• [Reading passage]
Thick as a Manhattan phone book and as confusing as a set of IKEA assembly instructions, the NCAA rules manual is a publication filled with contradictions.
Among the most confounding are regulations that could render an athlete ineligible for accepting a free lunch yet allow postseason football bowls to lavish that same player with up to $550 in gifts just for being selected to play in their games.
At least some of the hypocrisy was eliminated last summer when the NCAA Council adopted legislation that allows college athletes to monetize their name, image and likeness. It’s a change bowl committees have quickly embraced by finding creative new ways to compensate their participants while also promoting both their events, as well as those of their corporate sponsors.
“NIL has created unique promotional opportunities for bowl games to work alongside college athletes,” said Blake Lawrence, CEO of Opendorse, a third-party company that works to enhance the endorsement value of those athletes. “The players are the most relevant, influential ambassadors available to these games.”
Each of the 43 Division I postseason games sanctioned by the NCAA this year continue to reward their participants with a variety of swag, ranging from shirts and hats with the bowl’s logo on them to gift suites stocked with popular electronics.
Some, however, have gone even further thanks to the latitude afforded them by NIL.
Charlotte’s Duke’s Mayo Bowl, for instance, has announced a program that will compensate selected members of the two participating teams — North Carolina and South Carolina — to tell the story of their experience leading up to the game at Bank of America Stadium on Dec. 30.
In addition to documenting sponsored team activities such as the traditional ride-along at Charlotte Motor Speedway and a shopping spree at Belk’s flagship store in SouthPark Mall, the players will also use their social media accounts to promote the title sponsor and the bowl.
Afterward, a member of the winning team — not necessarily the game MVP — will be offered a $5,000 contract as a “Duke’s Mayo Bowl Ambassador” to continue telling the story of the event into the offseason.

• [Data excerpts]

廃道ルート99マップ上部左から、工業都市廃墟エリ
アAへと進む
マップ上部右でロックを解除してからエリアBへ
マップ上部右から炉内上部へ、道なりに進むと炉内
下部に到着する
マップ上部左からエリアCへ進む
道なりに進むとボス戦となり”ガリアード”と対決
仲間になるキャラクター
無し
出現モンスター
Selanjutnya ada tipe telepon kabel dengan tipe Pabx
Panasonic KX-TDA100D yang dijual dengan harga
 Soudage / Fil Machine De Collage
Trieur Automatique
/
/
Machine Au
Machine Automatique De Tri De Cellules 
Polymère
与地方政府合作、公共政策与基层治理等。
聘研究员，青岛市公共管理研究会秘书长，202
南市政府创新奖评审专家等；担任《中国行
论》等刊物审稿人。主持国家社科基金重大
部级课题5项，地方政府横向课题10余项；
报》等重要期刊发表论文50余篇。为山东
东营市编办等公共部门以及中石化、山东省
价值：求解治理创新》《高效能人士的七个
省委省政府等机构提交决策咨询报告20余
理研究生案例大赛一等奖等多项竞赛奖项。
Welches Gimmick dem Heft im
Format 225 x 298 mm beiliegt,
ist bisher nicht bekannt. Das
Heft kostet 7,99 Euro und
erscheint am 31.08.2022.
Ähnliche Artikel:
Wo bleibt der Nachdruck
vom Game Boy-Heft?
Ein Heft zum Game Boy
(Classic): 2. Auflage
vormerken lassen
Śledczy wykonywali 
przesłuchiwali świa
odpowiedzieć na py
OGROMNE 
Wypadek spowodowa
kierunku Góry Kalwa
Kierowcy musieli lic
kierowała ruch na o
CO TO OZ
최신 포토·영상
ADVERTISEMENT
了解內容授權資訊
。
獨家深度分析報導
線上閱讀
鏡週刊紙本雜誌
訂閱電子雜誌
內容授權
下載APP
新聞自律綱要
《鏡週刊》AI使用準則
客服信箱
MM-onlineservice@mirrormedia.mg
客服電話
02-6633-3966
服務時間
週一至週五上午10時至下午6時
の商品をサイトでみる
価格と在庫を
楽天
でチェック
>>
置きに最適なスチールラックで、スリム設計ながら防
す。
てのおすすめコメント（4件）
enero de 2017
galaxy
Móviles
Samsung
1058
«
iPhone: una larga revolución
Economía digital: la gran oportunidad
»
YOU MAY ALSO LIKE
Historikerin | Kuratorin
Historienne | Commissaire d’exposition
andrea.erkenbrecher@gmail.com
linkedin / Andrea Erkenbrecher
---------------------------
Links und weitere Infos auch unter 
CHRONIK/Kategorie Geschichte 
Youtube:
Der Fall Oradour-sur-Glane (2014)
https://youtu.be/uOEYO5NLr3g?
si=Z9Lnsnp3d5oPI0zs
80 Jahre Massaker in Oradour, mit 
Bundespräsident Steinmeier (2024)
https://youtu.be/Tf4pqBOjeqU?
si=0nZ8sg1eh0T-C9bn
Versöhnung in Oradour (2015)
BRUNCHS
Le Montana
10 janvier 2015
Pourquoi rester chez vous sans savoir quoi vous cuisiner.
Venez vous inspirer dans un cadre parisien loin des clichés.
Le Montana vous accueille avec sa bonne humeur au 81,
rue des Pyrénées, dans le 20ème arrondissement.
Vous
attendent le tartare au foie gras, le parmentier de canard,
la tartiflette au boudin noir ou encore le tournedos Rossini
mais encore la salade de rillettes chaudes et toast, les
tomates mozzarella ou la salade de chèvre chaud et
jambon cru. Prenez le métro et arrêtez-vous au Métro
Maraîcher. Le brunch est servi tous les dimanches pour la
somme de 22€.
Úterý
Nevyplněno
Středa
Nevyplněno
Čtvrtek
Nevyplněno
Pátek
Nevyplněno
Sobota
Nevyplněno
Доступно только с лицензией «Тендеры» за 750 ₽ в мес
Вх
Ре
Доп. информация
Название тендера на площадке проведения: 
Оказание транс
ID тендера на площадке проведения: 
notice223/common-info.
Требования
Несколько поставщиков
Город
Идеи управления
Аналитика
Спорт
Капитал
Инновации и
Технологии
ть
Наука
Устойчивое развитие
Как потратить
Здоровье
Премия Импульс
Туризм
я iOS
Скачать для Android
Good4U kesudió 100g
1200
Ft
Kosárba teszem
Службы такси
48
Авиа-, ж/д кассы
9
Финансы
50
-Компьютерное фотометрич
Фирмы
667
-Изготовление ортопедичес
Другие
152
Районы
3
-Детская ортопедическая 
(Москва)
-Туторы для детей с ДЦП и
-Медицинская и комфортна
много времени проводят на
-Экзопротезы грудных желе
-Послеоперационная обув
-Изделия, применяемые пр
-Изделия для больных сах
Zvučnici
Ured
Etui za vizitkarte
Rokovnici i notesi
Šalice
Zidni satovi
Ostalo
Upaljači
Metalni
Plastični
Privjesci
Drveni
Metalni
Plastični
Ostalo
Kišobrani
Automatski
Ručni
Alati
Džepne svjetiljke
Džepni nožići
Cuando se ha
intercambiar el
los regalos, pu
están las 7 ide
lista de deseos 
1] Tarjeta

• [What this exercise asks]
1. In the article on bowl games and player endorsements, how much in gifts may a postseason bowl give each player chosen for its game?
2. Please write out the portion of the article on bowl games and player endorsements starting with "Thick as a Manhattan" and going on through "in their games.".
3. Write what comes next in the article on bowl games and player endorsements, picking up after its final sentence.

• [Responses for each task]
1. Up to $550.

2.
Thick as a Manhattan phone book and as confusing as a set of IKEA assembly instructions, the NCAA rules manual is a publication filled with contradictions.
Among the most confounding are regulations that could render an athlete ineligible for accepting a free lunch yet allow postseason football bowls to lavish that same player with up to $550 in gifts just for being selected to play in their games.

3.
“We think it’s going to be an excellent opportunity and platform to have players engaged in telling the stories about their experiences at the bowl,” said Danny Morrison, executive director of the Charlotte Sports Foundation, the organization that runs the state’s only bowl game.
“We think this can be an inside look from a players’ standpoint, so we’re excited about the possibilities. It’s a way to talk about the bowl and about Duke’s Mayo, and hopefully we’ll have fun with it as well.”
Thanks to the efforts of marketing director Miller Yoho, the Charlotte bowl has raised its profile nationally since partnering with Duke’s last year. Among its most popular gimmicks is an offer to donate $10,000 to charity if the winning coach allows himself to get doused with mayonnaise at the end of the game rather than the usual Gatorade shower.
“Our philosophy is that we take what we do every day seriously, but we don’t take ourselves too seriously,” Morrison said. “We want the game to be a bowl that has energy and shows people that it’s a fun brand and a great brand.”
Not everyone has been as quick or as decisive in implementing NIL programs.
Steve Beck, executive director of the Military Bowl in Annapolis, Maryland, said he and his staff are still in the brainstorming stage and trying to determine how best to use their new freedom to market their game, sell tickets and, most importantly, call attention to Patriot Point.
Proceeds from the bowl, which will be played on Dec. 27 between East Carolina and Boston College, go to benefit the 290-acre retreat for recovering service members, their families and caregivers on Maryland’s Eastern Shore.
“I’m hoping my people get really creative as they figure out how to approach this,” Beck said. “It’s interesting and exciting to see how it might impact this next generation of fans and the connectivity they have with the players. You just have to look at each team and try to determine who has a good following and try to create a promotion that goes along with that. That’s what we’re trying to determine now.”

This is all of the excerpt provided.